Since 1979, the Afro Canadian Caribbean Association has been creating a sense of community and empowerment in the African-Canadian Caribbean community in Hamilton. Evelyn Myrie, the president of ACCA, says that even though African-Canadians have been here for hundreds of years, they are still treated as though they don’t belong in this country. On March 13-14, ACCA will be holding an event called “We Are Planted Here: Narratives in Belonging”. The event will combine art and advocacy to dismantle this assumption, establishing the right that African Canadians have to feel at home in Canada, because it is their home. 

“[T]he objective of this initiative, symposium, celebration is to assert our existence and long-standing presence on these lands, on this land of Canada . . . there is still a perception [when] you're walking on the streets, there's an assumption that you are from another place. So it's really to situate our position as Canadians in various locations, to have conversations about our rich and diverse contributions to this land and to reassert our presence here . . . We're located here socially, politically and economically,” said Myrie. 

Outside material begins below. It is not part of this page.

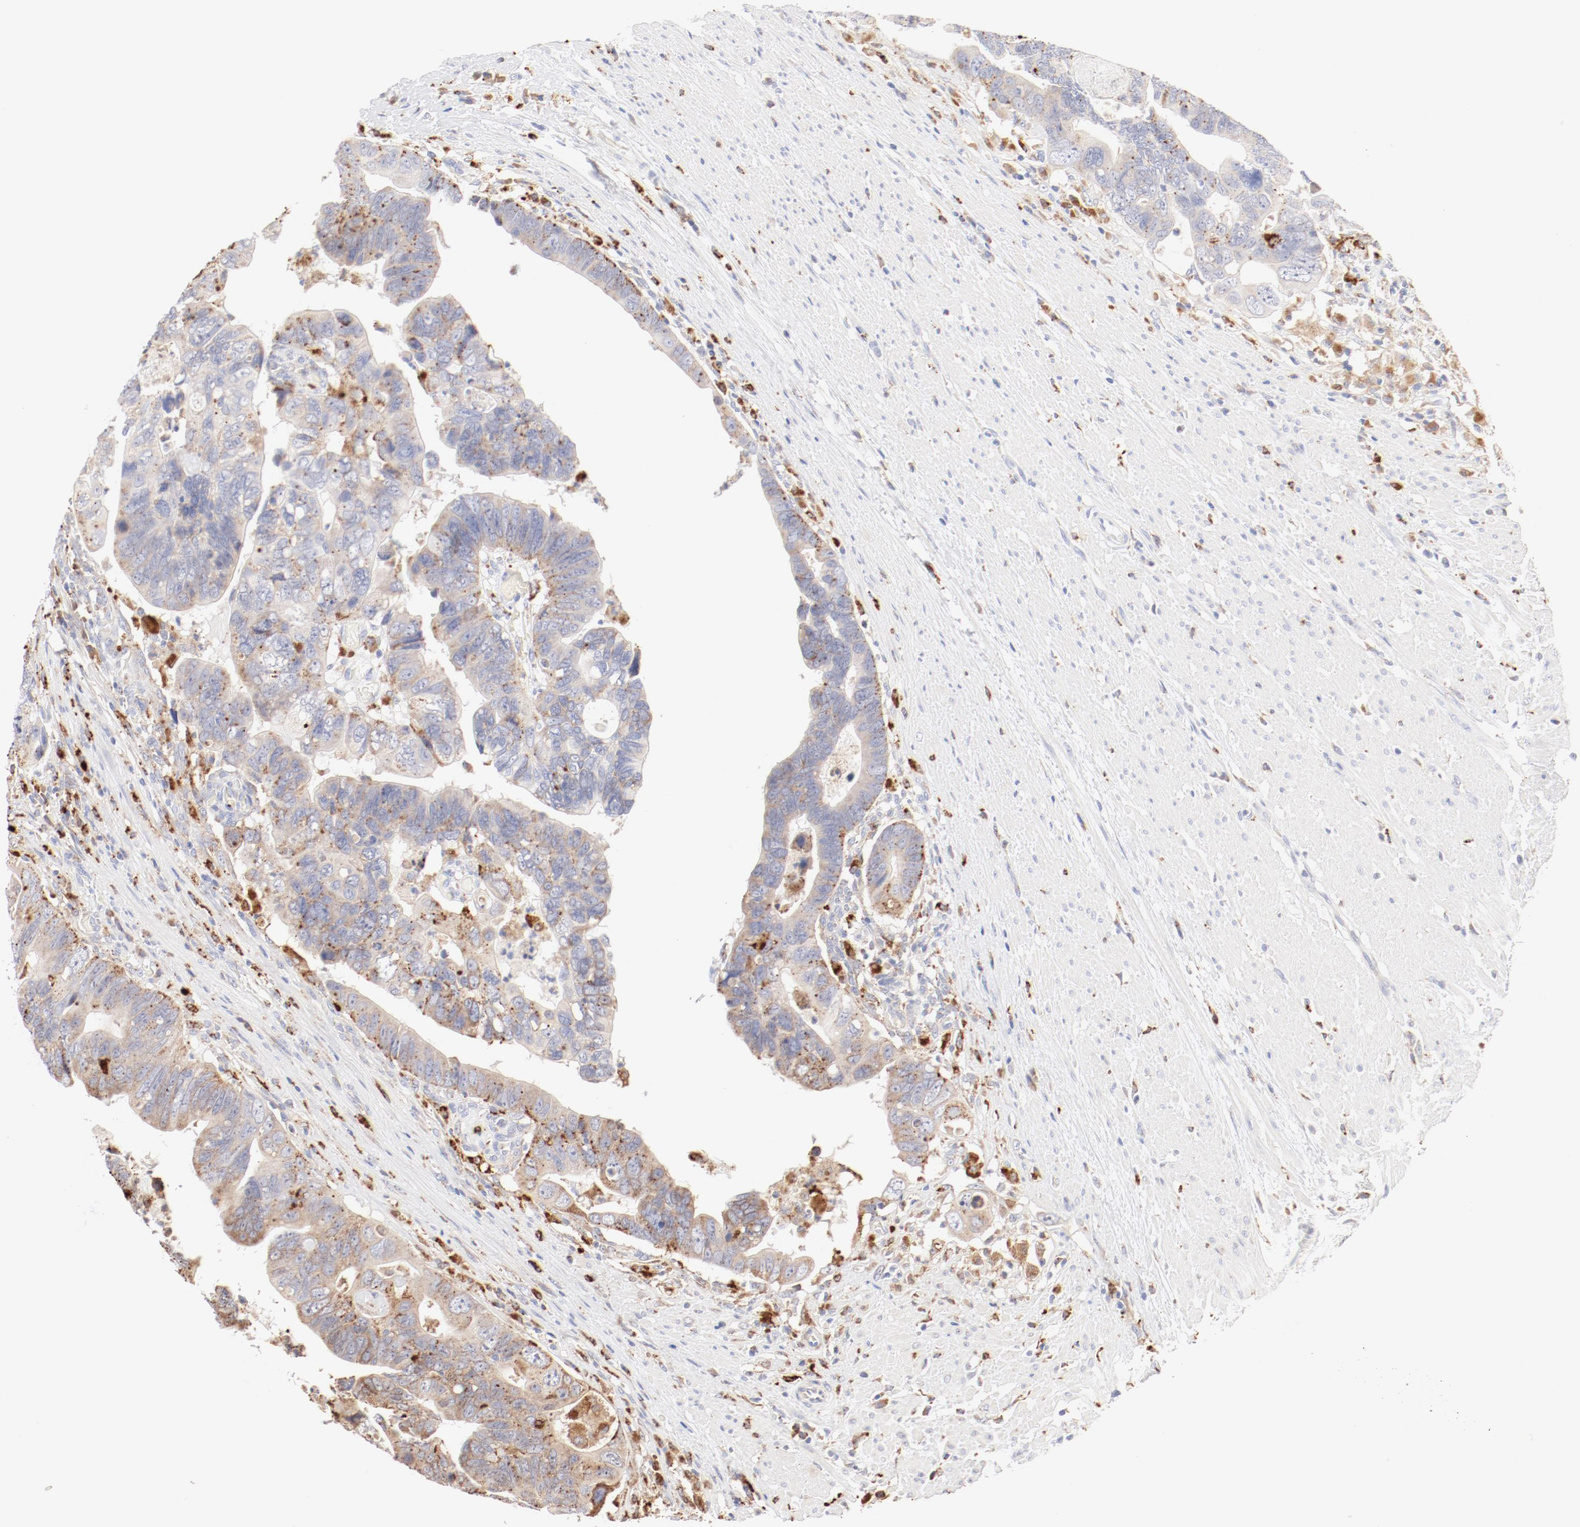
{"staining": {"intensity": "weak", "quantity": ">75%", "location": "cytoplasmic/membranous"}, "tissue": "colorectal cancer", "cell_type": "Tumor cells", "image_type": "cancer", "snomed": [{"axis": "morphology", "description": "Adenocarcinoma, NOS"}, {"axis": "topography", "description": "Rectum"}], "caption": "A brown stain shows weak cytoplasmic/membranous positivity of a protein in human colorectal cancer tumor cells.", "gene": "CTSH", "patient": {"sex": "male", "age": 53}}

Not only is the physical presence of the Black community ignored, but so too are their contributions to Canada. Myrie says that she hopes the event will help to educate people both inside and outside of the Black community about Black history in Canada. She says that many of the social and human rights that we currently have were fought for by the Black community.

“[P]eople don't know that human rights laws, housing laws, we were the ones who were the canary in the mine, because we were the ones who suffered those experiences [and fought] to change laws, immigration laws, especially; Black people were not allowed to come to Canada and it was Black people who fought against [that]. And now we have a whole slew of different people coming to Canada—and wonderfully so—racialized people, who sometimes forget or don't know that they are benefiting from the struggles of the Black community,” said Myrie. 

“[P]eople don't know that human rights laws, housing laws, we were the ones who were the canary in the mine, because we were the ones who suffered those experiences [and fought] to change laws, immigration laws, especially; Black people were not allowed to come to Canada and it was Black people who fought against [that]. And now we have a whole slew of different people coming to Canada—and wonderfully so—racialized people, who sometimes forget or don't know that they are benefiting from the struggles of the Black community,”  

In the early days of mining, miners are said to have brought canaries with them into mines they worked in. Canaries are more vulnerable to carbon monoxide and other poisonous gases than humans, so a dead or sick canary would alert the miners to danger. In this metaphor, Myrie is suggesting that because Black people are far more likely to experience human rights violations, it frequently and unequally falls on their shoulders to fight for social change. Because they are so unequally adversely affected, they are the first to know when laws need to be changed. They were and are the canary in the coal mine.

Myrie hopes that this event will educate attendees on the pervasiveness of anti-Black racism and the othering of Black people, and the ways that this continues to be perpetuated in Canada, and that it will also encourage allies to examine their own actions and biases, and how they can seek to call out this behaviour in their day-to-day lives. Othering is a part of colonial discourse that creates an “Us versus Them” narrative, where the dominant group becomes accepted and the marginalized group is dehumanized and made into the “Other”. This manifests itself as increased violence towards marginalized groups, and removing them from mainstream media and discourse.

“So to us, anti-Black racism is a key part of this, because it's really just like white supremacy in that it keeps knowledge away . . . So we're telling our stories, because we know that anti-Black racism has kept those stories away from curriculums,” said Myrie.

“So to us, anti-Black racism is a key part of this, because it's really just like white supremacy in that it keeps knowledge away . . . So we're telling our stories, because we know that anti-Black racism has kept those stories away from curriculums,”

“We Are Planted Here: Narratives in Belonging” is a two day symposium. On Friday, March 13, there will be an evening of art and spoken word at the ACCA Banquet Hall (754 Barton St. E), and on Saturday March 14 there will be academic and community discussions at the Hamilton Central Library (55 York Blvd.). Both events are free.